▸ DIRECTIONS
Identify and pull out each line of the entries in which "tcaret" occurs.

[DATA PROVIDED — start]

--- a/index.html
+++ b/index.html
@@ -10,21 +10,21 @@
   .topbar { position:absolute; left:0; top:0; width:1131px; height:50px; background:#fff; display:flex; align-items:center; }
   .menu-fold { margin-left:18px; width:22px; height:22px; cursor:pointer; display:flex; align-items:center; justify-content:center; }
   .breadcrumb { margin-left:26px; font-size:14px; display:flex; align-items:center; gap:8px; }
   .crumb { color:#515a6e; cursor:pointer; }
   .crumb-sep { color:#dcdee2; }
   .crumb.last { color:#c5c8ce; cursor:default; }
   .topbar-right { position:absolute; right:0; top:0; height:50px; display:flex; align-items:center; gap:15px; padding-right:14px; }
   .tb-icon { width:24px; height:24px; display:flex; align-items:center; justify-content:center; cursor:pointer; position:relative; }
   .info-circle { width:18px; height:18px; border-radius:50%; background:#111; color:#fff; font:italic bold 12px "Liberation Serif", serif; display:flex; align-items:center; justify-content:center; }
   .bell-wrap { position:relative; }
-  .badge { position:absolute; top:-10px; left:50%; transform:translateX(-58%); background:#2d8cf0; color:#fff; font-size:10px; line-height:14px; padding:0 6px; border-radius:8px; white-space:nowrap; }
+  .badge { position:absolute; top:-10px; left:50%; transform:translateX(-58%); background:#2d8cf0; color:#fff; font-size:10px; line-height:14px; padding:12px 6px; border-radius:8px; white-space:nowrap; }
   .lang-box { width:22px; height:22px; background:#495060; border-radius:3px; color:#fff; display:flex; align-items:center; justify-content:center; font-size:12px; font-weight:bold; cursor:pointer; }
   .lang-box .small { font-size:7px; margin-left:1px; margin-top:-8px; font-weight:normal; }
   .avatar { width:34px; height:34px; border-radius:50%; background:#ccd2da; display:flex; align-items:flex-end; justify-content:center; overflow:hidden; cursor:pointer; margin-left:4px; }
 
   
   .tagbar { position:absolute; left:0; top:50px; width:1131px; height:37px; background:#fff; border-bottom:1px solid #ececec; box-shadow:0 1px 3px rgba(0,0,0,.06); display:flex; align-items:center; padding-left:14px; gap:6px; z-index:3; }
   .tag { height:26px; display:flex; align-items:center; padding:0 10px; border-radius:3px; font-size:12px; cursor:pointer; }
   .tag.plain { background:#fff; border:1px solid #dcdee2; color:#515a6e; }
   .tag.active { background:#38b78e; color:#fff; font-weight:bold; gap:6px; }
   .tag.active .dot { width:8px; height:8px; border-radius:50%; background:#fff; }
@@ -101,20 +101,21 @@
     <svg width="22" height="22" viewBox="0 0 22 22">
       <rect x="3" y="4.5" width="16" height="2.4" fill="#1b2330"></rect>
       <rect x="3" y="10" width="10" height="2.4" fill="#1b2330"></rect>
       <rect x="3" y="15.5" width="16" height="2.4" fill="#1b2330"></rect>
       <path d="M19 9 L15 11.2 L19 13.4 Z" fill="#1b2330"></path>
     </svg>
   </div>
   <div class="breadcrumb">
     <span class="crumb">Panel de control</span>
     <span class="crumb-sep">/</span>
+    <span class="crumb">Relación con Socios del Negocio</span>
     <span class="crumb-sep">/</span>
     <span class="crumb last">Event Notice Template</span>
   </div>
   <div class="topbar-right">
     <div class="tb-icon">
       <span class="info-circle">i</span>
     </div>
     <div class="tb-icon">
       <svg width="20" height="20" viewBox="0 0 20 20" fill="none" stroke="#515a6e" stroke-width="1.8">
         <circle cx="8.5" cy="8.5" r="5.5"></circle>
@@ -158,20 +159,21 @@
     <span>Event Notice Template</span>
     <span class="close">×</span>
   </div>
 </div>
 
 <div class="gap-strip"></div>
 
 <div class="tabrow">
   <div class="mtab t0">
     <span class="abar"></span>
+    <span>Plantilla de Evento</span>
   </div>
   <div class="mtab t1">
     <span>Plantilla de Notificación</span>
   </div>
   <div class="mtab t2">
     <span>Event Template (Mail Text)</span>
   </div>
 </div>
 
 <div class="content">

[DATA PROVIDED — finish]
[DATA PROVIDED — start]

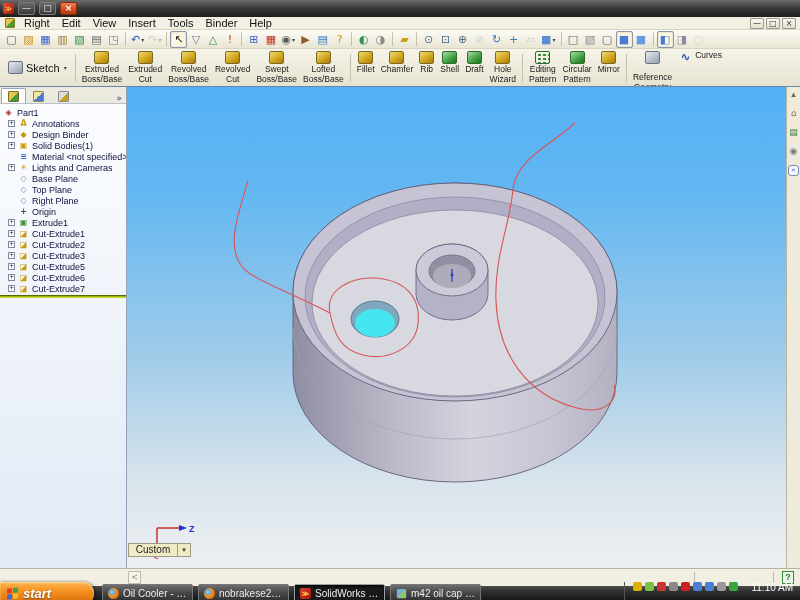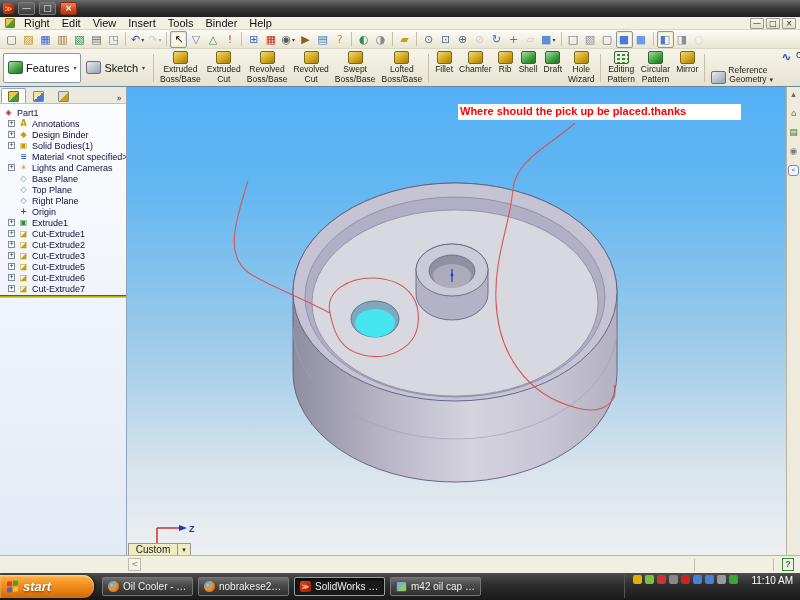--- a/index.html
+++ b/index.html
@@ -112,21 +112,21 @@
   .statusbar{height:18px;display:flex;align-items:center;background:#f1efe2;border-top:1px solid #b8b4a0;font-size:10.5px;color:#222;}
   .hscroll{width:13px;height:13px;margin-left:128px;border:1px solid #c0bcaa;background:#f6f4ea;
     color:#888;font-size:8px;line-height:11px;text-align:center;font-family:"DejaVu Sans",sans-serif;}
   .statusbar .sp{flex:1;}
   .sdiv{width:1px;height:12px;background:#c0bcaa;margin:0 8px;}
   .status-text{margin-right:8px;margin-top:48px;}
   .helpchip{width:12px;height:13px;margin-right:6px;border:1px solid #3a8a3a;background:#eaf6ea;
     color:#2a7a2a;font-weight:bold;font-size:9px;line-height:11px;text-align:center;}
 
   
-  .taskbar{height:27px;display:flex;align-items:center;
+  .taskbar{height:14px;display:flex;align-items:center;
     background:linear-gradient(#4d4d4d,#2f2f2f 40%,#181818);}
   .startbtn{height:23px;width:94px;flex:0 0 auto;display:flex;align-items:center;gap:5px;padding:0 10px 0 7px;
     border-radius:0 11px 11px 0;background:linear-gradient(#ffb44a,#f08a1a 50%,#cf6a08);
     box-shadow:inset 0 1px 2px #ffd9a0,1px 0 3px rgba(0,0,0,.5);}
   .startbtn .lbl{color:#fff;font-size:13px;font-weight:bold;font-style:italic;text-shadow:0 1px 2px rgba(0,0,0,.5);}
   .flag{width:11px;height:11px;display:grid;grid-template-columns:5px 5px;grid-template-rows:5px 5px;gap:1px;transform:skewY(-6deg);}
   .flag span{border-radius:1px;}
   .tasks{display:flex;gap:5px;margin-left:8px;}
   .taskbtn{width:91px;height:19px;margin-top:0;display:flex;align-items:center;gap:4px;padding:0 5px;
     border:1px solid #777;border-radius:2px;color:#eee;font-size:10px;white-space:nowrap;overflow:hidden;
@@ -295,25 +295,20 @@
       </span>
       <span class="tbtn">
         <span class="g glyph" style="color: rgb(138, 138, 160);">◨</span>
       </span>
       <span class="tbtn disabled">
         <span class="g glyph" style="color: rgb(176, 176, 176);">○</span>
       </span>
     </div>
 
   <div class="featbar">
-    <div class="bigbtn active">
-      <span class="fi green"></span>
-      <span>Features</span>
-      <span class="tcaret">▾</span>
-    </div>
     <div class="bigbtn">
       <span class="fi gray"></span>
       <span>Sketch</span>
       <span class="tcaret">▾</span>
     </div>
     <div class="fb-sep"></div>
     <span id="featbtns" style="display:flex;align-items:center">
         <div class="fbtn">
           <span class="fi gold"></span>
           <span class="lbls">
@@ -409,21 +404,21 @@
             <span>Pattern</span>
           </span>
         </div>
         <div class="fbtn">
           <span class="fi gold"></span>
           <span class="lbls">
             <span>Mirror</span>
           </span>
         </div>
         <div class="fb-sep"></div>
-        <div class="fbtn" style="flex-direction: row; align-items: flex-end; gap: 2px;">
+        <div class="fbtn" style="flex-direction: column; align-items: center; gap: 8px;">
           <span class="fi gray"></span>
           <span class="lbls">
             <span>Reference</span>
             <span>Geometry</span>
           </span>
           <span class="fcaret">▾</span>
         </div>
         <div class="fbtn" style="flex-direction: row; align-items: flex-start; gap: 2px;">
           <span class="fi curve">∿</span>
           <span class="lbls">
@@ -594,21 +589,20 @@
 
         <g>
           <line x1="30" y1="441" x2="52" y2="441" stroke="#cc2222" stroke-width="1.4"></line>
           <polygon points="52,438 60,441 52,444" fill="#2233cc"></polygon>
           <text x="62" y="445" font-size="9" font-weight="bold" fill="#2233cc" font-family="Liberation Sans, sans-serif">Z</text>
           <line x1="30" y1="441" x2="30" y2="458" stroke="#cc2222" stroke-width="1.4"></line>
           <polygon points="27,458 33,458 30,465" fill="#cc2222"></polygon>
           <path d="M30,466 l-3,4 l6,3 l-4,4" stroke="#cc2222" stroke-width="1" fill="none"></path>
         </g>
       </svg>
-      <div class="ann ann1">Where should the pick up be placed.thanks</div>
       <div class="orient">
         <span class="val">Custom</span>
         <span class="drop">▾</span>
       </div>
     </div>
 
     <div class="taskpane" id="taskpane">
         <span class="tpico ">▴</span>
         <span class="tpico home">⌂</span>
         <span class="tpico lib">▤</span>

[DATA PROVIDED — finish]

▸ RESPONSE
-      <span class="tcaret">▾</span>
       <span class="tcaret">▾</span>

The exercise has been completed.